Dolan also has documented success stories. She recalled her examination of a similar anti-malarial campaign in the Democratic Republic of Congo. The funding was directed toward distribution of anti-malarial bed netting. The campaign resulted in a 41 percent decline in mortality in the target group, children under five years old.
“This study measures a lever that governments and aid donors can directly affect—access to a bed net program—rather than one that they can only indirectly influence, like ensuring household and individual use of bed nets,” Dolan said. “The implication of this work was that governments and aid donors should continue to support efforts to make sure the poorest households in rural, high-malaria areas indeed have access to bed nets.”
Her work contributes value in three arenas that don’t always overlap: practitioners in the area of study, governmental and funding agencies and academia. Dolan uses the same locally sourced, spatially oriented data and distills it into papers submitted to peer-reviewed journals, reports to government/funding agencies and recommendations to the people who remain on the scene.
“I think of my work like one of those old anatomy textbooks with the clear pages where you layer on bones, tissues, muscles,” she explained. “I do that with data. I layer on malaria risk, with roads, hospitals, levels of poverty and money. Then I am able to answer old questions in new ways by harnessing the power of lining up that information and using econometric models to analyze it.”
Dolan pauses when asked for interesting anecdotes that she might exchange with other Fellows of the Explorers Club. “No charging rhinos,” she says.
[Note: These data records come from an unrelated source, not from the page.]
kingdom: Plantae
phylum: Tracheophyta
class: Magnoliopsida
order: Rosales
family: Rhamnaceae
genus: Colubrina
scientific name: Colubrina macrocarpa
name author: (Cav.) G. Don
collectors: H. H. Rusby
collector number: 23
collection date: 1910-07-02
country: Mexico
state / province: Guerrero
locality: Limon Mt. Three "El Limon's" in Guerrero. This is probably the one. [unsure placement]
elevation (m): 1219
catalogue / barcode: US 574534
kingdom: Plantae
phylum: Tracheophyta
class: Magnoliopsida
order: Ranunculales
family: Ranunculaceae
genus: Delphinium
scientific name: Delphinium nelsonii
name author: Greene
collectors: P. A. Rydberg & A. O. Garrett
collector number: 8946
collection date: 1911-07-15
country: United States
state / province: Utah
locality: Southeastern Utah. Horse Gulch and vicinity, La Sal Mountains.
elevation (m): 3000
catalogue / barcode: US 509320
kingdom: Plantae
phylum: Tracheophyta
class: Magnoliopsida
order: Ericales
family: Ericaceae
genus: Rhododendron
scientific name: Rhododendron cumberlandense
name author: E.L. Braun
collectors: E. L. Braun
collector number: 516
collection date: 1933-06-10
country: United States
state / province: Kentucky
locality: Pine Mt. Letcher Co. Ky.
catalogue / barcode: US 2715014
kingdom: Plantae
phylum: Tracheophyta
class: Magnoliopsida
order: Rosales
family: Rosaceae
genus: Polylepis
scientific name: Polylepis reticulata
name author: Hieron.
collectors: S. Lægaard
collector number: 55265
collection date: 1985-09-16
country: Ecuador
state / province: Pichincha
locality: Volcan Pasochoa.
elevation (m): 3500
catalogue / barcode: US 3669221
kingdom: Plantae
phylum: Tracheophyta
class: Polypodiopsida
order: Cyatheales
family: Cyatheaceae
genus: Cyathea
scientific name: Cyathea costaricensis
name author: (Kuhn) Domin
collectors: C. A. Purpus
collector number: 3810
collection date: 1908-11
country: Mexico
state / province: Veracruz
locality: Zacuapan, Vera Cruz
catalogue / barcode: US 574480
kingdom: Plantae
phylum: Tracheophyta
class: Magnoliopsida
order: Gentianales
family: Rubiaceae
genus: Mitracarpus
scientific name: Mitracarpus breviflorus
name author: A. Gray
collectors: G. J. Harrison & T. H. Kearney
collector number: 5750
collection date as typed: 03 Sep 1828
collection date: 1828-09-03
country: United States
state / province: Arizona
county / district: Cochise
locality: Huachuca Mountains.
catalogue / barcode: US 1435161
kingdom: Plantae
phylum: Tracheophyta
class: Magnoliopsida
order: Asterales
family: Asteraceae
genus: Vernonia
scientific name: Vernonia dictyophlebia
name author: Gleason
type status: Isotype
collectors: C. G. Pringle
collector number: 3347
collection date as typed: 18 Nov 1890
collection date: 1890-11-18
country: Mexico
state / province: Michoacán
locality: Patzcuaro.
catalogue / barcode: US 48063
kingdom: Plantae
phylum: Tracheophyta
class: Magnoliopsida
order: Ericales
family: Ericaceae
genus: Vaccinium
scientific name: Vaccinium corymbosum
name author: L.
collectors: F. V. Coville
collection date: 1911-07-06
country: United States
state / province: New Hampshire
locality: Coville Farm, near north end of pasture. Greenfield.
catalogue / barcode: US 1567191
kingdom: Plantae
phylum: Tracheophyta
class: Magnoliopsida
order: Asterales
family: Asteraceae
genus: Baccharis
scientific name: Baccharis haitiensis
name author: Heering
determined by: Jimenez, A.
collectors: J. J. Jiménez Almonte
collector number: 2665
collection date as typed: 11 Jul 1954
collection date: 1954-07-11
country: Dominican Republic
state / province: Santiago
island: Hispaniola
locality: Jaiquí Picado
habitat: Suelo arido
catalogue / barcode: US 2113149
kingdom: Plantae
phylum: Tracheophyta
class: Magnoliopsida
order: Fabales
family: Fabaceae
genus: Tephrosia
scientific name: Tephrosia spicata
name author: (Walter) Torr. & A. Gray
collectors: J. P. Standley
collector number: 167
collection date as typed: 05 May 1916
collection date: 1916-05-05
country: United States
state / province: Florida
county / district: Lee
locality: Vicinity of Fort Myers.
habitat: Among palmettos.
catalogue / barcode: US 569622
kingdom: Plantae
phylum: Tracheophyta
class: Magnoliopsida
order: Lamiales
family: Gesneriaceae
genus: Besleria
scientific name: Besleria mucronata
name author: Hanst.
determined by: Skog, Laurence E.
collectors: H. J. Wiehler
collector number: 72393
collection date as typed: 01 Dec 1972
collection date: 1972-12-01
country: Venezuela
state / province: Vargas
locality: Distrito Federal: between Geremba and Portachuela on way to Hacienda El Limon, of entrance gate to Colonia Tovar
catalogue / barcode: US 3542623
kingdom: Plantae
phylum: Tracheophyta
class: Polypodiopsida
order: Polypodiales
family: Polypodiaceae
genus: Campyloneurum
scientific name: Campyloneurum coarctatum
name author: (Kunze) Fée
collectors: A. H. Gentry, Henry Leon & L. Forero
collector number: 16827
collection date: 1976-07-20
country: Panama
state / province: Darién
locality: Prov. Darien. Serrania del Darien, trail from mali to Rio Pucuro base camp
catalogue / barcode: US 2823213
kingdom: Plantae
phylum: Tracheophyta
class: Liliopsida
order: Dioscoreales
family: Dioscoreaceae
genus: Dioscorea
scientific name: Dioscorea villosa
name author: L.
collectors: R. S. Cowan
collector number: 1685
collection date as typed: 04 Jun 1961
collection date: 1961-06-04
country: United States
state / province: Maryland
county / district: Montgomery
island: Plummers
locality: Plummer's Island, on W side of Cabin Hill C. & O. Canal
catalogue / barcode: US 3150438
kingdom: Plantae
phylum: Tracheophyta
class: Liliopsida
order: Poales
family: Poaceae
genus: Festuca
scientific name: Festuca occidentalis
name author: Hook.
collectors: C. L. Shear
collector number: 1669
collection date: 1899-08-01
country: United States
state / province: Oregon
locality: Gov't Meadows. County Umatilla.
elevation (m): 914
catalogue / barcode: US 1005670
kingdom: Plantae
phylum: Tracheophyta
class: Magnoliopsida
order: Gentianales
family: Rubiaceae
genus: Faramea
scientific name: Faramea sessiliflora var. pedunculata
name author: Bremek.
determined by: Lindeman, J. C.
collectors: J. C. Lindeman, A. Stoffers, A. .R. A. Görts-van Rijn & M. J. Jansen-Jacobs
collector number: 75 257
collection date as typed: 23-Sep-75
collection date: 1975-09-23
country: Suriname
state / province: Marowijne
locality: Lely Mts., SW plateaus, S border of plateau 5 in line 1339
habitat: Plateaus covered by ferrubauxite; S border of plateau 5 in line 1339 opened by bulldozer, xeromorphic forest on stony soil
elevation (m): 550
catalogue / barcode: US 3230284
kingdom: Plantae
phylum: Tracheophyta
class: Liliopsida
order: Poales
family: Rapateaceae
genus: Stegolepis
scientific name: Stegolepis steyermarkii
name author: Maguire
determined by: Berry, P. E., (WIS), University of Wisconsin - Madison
But her fieldwork has had its sporty moments.
In Jamaica, she collaborated with the neighborhood bosses known as “dons” to implement HIV-prevention program. She happened to be in Kingston during a particularly violent election year and one morning helped to scrub blood from the doors of the Ministry of Health.
“On happier notes, I became a divemaster and taught scuba diving on the weekend,” she recalled. “I hiked up an active volcano one morning before work, and I’ve seen the most amazing stars where there is no ambient light.”
Her adventures in the cuisine of the remote parts of the world had an apex (so far) in Ghana where she dined on local fare known as a grasscutter. It’s a large rat. But Dolan says that there is more common ground among the people she’s encountered than differences.
“What I typically learn when I travel is that the core values of most moms are the same whether or not they live in Williamsburg or are part of a traditional nomadic, pastoralist tribe in Kenya, like the Maasai. Moms want to take good care of their little kids and get them access to medical care when they need it,” she said. “My job is to help bridge that gap just a little by taking a next step in terms of translating data into information. By making it easier for someone to have malaria medicine near where they live or access to transportation to take them to a clinic.”